- [Material for this task]:
=====

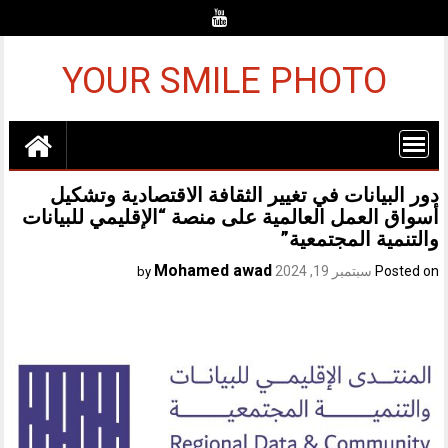
Ski
t
conten
YOUR SMILE PHOTO
دور البيانات في تغيير الثقافة الاقتصادية وتشكيل
أسواق العمل العالمية على منصة “الإقليمي للبيانات
والتنمية المجتمعية”
Mohamed awad
Posted on
سبتمبر 19, 2024
by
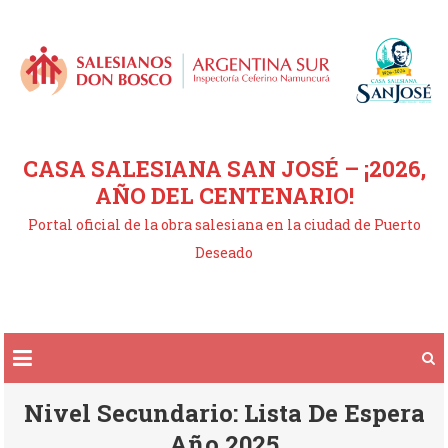
Saltar
al
contenido
CASA SALESIANA SAN JOSÉ – ¡2026,
AÑO DEL CENTENARIO!
Portal oficial de la obra salesiana en la ciudad de Puerto
Deseado
Nivel Secundario: Lista De Espera
Año 2025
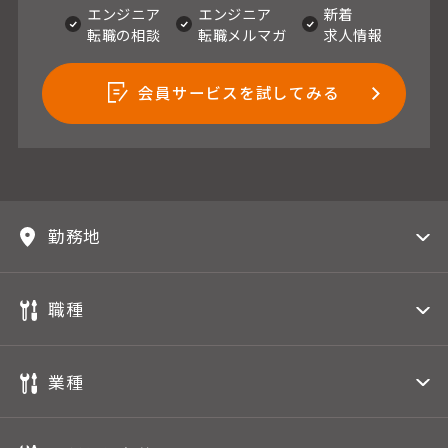
エンジニア
エンジニア
新着
転職の相談
転職メルマガ
求人情報
会員サービスを試してみる
勤務地
職種
業種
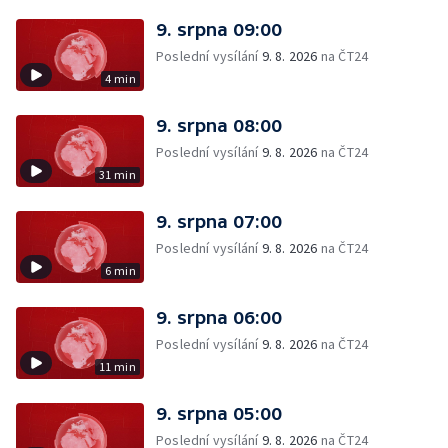
9. srpna 09:00
Poslední vysílání
9. 8. 2026
na ČT24
4 min
9. srpna 08:00
Poslední vysílání
9. 8. 2026
na ČT24
31 min
9. srpna 07:00
Poslední vysílání
9. 8. 2026
na ČT24
6 min
9. srpna 06:00
Poslední vysílání
9. 8. 2026
na ČT24
11 min
9. srpna 05:00
Poslední vysílání
9. 8. 2026
na ČT24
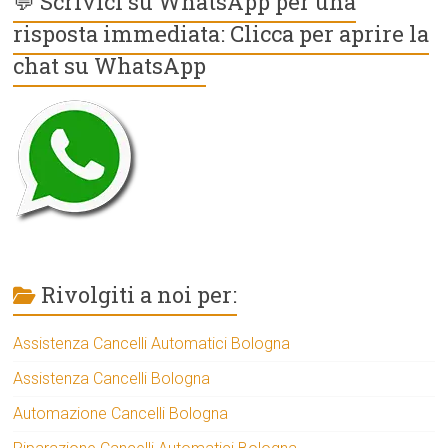
💬 Scrivici su WhatsApp per una
risposta immediata: Clicca per aprire la
chat su WhatsApp
Rivolgiti a noi per:
Assistenza Cancelli Automatici Bologna
Assistenza Cancelli Bologna
Automazione Cancelli Bologna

=====

- [What the exercise asks]: Please transcribe exactly the line containing "Nivel Secundario: Lista De Espera" and every later line through the end of the records above, omitting pictures.

- [Completed task]:
Nivel Secundario: Lista De Espera
Año 2025
エンジニア
エンジニア
新着
転職の相談
転職メルマガ
求人情報
会員サービスを試してみる
勤務地
職種
業種
9. srpna 09:00
Poslední vysílání
9. 8. 2026
na ČT24
4 min
9. srpna 08:00
Poslední vysílání
9. 8. 2026
na ČT24
31 min
9. srpna 07:00
Poslední vysílání
9. 8. 2026
na ČT24
6 min
9. srpna 06:00
Poslední vysílání
9. 8. 2026
na ČT24
11 min
9. srpna 05:00
Poslední vysílání
9. 8. 2026
na ČT24
💬 Scrivici su WhatsApp per una
risposta immediata: Clicca per aprire la
chat su WhatsApp
Rivolgiti a noi per:
Assistenza Cancelli Automatici Bologna
Assistenza Cancelli Bologna
Automazione Cancelli Bologna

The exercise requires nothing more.